[Hardware design source data]
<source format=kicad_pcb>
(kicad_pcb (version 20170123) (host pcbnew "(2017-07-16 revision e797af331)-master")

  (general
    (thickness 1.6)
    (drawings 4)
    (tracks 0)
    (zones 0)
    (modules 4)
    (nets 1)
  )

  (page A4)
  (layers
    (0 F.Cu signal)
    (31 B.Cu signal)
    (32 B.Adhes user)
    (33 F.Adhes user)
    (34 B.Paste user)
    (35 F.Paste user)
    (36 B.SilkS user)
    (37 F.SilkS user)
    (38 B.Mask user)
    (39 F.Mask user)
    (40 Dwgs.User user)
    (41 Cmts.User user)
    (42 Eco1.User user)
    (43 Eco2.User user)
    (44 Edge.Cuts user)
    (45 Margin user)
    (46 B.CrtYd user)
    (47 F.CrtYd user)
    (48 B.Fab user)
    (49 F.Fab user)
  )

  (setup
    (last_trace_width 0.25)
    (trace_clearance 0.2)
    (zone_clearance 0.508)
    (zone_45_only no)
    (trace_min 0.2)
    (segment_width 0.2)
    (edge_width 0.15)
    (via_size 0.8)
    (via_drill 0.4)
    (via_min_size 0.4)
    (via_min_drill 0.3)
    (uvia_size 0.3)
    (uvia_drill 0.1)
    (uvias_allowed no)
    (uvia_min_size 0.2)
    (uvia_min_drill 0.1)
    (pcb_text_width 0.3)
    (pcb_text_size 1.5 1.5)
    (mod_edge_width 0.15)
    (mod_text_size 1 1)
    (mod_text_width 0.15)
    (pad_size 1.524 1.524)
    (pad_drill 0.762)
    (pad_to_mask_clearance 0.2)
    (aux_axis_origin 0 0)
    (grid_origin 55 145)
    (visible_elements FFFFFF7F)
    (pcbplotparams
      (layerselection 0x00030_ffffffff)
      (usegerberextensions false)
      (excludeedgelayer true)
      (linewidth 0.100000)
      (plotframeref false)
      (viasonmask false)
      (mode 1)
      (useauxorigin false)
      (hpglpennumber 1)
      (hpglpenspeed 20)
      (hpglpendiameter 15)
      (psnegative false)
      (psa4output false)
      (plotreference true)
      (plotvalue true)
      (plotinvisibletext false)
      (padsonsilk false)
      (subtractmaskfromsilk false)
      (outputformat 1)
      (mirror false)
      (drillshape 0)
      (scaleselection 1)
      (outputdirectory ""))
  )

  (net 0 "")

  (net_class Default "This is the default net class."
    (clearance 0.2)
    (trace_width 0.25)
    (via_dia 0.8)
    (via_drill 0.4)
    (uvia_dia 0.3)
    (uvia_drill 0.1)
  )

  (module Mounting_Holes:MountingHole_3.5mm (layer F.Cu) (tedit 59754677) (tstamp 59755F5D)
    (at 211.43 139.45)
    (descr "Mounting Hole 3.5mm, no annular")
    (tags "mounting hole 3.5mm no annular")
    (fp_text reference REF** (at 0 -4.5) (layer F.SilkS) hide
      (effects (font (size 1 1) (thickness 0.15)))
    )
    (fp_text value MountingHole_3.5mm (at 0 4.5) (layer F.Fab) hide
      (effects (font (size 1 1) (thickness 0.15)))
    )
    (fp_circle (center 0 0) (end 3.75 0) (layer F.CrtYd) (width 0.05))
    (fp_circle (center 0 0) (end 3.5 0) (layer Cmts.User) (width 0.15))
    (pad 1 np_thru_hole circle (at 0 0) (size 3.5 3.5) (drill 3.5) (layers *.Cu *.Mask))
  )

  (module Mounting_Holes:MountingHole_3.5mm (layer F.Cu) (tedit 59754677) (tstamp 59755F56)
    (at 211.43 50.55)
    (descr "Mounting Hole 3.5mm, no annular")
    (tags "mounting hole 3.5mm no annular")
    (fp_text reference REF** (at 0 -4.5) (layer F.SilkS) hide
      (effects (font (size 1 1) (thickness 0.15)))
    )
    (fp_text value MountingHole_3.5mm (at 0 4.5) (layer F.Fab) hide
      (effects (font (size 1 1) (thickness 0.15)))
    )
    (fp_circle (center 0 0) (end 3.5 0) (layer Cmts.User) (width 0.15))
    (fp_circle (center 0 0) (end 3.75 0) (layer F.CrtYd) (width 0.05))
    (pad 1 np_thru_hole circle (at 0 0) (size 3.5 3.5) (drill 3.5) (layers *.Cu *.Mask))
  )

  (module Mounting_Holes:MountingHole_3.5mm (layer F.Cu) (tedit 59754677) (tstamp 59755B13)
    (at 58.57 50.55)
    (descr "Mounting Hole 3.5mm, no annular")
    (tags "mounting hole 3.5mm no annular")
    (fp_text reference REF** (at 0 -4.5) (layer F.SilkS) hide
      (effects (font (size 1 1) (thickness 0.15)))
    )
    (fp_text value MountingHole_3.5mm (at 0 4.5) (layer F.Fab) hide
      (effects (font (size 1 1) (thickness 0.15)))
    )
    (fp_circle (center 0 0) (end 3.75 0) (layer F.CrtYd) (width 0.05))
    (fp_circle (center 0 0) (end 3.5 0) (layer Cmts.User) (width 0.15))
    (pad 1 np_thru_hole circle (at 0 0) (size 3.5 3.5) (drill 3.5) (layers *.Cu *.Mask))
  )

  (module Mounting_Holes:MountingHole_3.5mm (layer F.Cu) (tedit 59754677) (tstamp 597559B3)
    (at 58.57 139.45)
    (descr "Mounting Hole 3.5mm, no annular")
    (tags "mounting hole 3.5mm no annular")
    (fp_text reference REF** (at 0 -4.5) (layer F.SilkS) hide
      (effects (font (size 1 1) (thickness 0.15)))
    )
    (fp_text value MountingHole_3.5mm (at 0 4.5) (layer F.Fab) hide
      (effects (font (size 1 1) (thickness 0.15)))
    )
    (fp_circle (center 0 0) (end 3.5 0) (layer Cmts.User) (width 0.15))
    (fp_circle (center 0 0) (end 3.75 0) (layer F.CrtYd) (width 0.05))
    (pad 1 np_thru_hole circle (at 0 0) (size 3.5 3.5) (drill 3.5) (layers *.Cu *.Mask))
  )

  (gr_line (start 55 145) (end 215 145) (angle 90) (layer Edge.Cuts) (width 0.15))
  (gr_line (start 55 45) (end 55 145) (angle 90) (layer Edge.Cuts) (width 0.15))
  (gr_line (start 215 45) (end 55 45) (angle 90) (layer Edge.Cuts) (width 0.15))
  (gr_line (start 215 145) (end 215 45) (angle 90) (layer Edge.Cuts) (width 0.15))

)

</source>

==

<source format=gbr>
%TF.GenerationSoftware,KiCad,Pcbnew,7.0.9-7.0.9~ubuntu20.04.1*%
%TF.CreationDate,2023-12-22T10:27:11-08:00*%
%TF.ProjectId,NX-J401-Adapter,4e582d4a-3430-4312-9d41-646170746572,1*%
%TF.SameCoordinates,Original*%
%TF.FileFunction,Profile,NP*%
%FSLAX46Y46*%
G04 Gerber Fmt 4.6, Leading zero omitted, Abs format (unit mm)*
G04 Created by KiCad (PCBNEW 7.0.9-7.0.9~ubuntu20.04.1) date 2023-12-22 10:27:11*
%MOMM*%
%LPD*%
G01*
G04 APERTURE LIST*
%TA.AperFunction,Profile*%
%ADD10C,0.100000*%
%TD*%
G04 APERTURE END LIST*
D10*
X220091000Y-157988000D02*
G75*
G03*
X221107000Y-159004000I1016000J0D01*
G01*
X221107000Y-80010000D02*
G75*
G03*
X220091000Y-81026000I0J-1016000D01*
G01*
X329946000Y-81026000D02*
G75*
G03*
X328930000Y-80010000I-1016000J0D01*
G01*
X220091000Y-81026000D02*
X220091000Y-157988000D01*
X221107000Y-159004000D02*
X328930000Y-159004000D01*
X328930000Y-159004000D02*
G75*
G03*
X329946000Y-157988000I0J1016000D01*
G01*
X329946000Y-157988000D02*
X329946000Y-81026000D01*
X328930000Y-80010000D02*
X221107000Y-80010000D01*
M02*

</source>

→ **Prompt**
Write out exactly the lines that fall from the line with "<source format=kicad_pcb>" to the line with "(pad_to_mask_clearance 0.2)" in the records above, keeping both ends.

→ **Result for this task**
<source format=kicad_pcb>
(kicad_pcb (version 20170123) (host pcbnew "(2017-07-16 revision e797af331)-master")

  (general
    (thickness 1.6)
    (drawings 4)
    (tracks 0)
    (zones 0)
    (modules 4)
    (nets 1)
  )

  (page A4)
  (layers
    (0 F.Cu signal)
    (31 B.Cu signal)
    (32 B.Adhes user)
    (33 F.Adhes user)
    (34 B.Paste user)
    (35 F.Paste user)
    (36 B.SilkS user)
    (37 F.SilkS user)
    (38 B.Mask user)
    (39 F.Mask user)
    (40 Dwgs.User user)
    (41 Cmts.User user)
    (42 Eco1.User user)
    (43 Eco2.User user)
    (44 Edge.Cuts user)
    (45 Margin user)
    (46 B.CrtYd user)
    (47 F.CrtYd user)
    (48 B.Fab user)
    (49 F.Fab user)
  )

  (setup
    (last_trace_width 0.25)
    (trace_clearance 0.2)
    (zone_clearance 0.508)
    (zone_45_only no)
    (trace_min 0.2)
    (segment_width 0.2)
    (edge_width 0.15)
    (via_size 0.8)
    (via_drill 0.4)
    (via_min_size 0.4)
    (via_min_drill 0.3)
    (uvia_size 0.3)
    (uvia_drill 0.1)
    (uvias_allowed no)
    (uvia_min_size 0.2)
    (uvia_min_drill 0.1)
    (pcb_text_width 0.3)
    (pcb_text_size 1.5 1.5)
    (mod_edge_width 0.15)
    (mod_text_size 1 1)
    (mod_text_width 0.15)
    (pad_size 1.524 1.524)
    (pad_drill 0.762)
    (pad_to_mask_clearance 0.2)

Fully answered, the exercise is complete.